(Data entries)
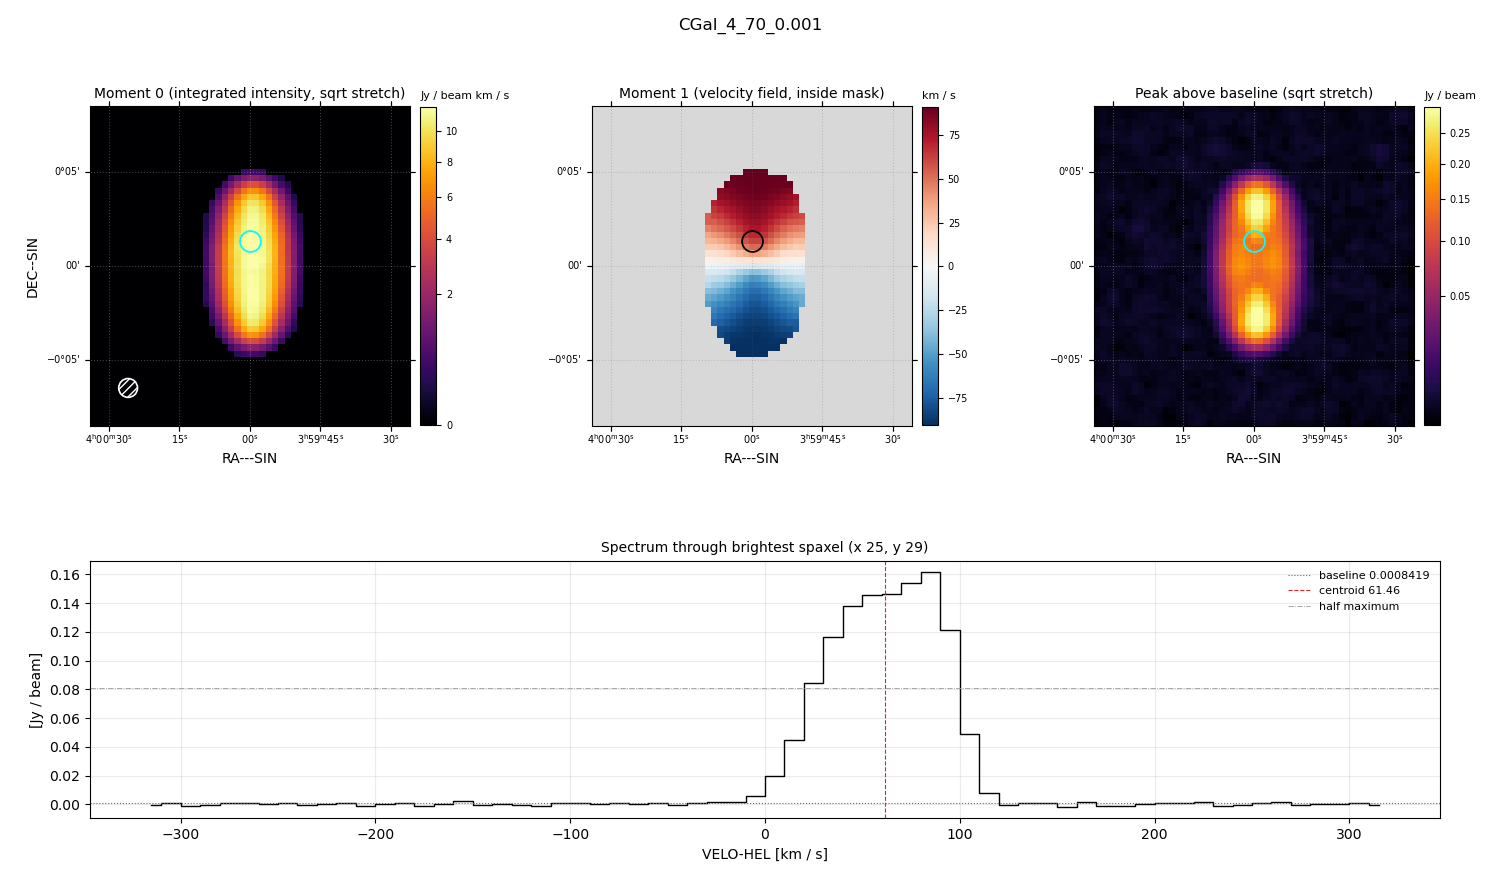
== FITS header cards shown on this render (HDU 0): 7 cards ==
OBJECT  = 'CGal_4_70_0.001'
BUNIT   = 'JY/BEAM '           /
CTYPE1  = 'RA---SIN'           /
CTYPE2  = 'DEC--SIN'           /
CTYPE3  = 'VELO-HEL'           /
NAXIS3  =                   64 / length of data axis 3
CUNIT3  = 'km/s    '           /

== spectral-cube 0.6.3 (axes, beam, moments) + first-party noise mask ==
SpectralCube HDU 0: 64 channels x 51 x 51 spaxels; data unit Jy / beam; figure title: CGal_4_70_0.001
Units: BUNIT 'JY/BEAM' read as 'Jy/beam' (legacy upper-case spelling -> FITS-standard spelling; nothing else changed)
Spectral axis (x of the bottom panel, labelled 'VELO-HEL [km / s]'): -315 .. 315 km / s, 64 channels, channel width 10 km / s
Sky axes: RA---SIN/DEC--SIN; field 17' x 17' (20 arcsec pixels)
Beam (drawn as the hatched ellipse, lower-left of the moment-0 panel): BMAJ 60 arcsec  BMIN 60 arcsec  BPA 0 deg
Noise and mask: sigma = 1.0e-03 Jy / beam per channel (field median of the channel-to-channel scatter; agrees with the line-free scatter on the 2194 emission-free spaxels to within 2%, no correlation factor applied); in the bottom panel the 51 channels outside the line scatter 9.9e-04 Jy / beam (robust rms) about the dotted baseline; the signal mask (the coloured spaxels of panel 2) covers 16% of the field
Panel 1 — Moment 0 (line voxels x channel width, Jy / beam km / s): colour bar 0 .. 11.7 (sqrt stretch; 0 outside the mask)
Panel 2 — Moment 1 (intensity-weighted velocity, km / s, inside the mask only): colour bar -91 .. 91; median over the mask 4
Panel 3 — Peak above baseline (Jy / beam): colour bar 0.00147 .. 0.296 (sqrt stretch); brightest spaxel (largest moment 0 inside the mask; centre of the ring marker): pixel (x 25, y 29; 0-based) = FK5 04h00m00s +00d01m20s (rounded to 2 s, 20 arcsec steps: no finer than the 20 arcsec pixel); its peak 0.161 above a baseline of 0.0008419
Panel 4 — spectrum at that spaxel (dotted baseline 0.0008419 Jy / beam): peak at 85 km / s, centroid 61.46 km / s (red dashed line; intensity-weighted over the run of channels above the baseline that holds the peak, -40 .. 120 km / s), W50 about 80 km / s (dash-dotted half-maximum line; edge to edge of the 8 channels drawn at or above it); detected line -10 .. 120 km / s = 13 of 64 channels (20%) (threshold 4 sigma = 0.0041 Jy / beam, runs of >= 3 channels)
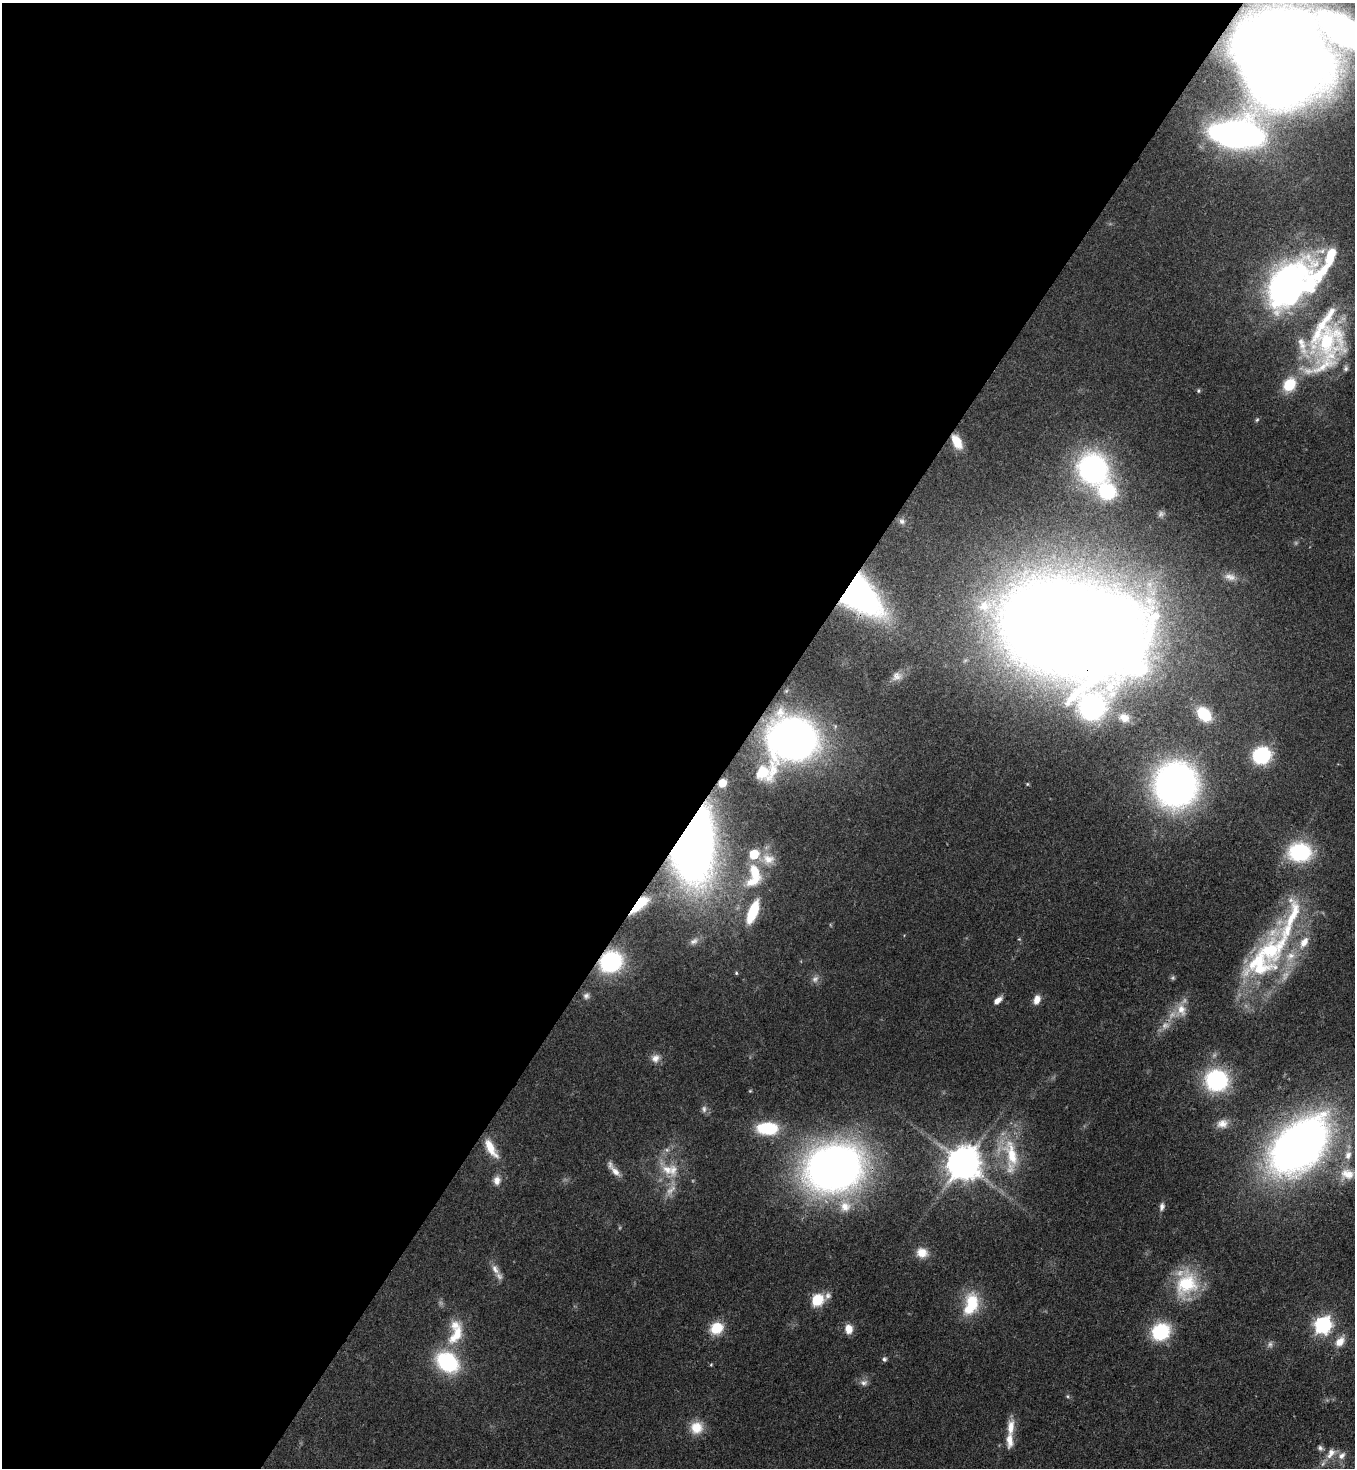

**Do this**
Quote, word for word, the stretch of material from its beginning through the line containing "Panel 2 — Moment", including that line but leaving out the pictures.

**Exercise output**
== FITS header cards shown on this render (HDU 0): 7 cards ==
OBJECT  = 'CGal_4_70_0.001'
BUNIT   = 'JY/BEAM '           /
CTYPE1  = 'RA---SIN'           /
CTYPE2  = 'DEC--SIN'           /
CTYPE3  = 'VELO-HEL'           /
NAXIS3  =                   64 / length of data axis 3
CUNIT3  = 'km/s    '           /

== spectral-cube 0.6.3 (axes, beam, moments) + first-party noise mask ==
SpectralCube HDU 0: 64 channels x 51 x 51 spaxels; data unit Jy / beam; figure title: CGal_4_70_0.001
Units: BUNIT 'JY/BEAM' read as 'Jy/beam' (legacy upper-case spelling -> FITS-standard spelling; nothing else changed)
Spectral axis (x of the bottom panel, labelled 'VELO-HEL [km / s]'): -315 .. 315 km / s, 64 channels, channel width 10 km / s
Sky axes: RA---SIN/DEC--SIN; field 17' x 17' (20 arcsec pixels)
Beam (drawn as the hatched ellipse, lower-left of the moment-0 panel): BMAJ 60 arcsec  BMIN 60 arcsec  BPA 0 deg
Noise and mask: sigma = 1.0e-03 Jy / beam per channel (field median of the channel-to-channel scatter; agrees with the line-free scatter on the 2194 emission-free spaxels to within 2%, no correlation factor applied); in the bottom panel the 51 channels outside the line scatter 9.9e-04 Jy / beam (robust rms) about the dotted baseline; the signal mask (the coloured spaxels of panel 2) covers 16% of the field
Panel 1 — Moment 0 (line voxels x channel width, Jy / beam km / s): colour bar 0 .. 11.7 (sqrt stretch; 0 outside the mask)
Panel 2 — Moment 1 (intensity-weighted velocity, km / s, inside the mask only): colour bar -91 .. 91; median over the mask 4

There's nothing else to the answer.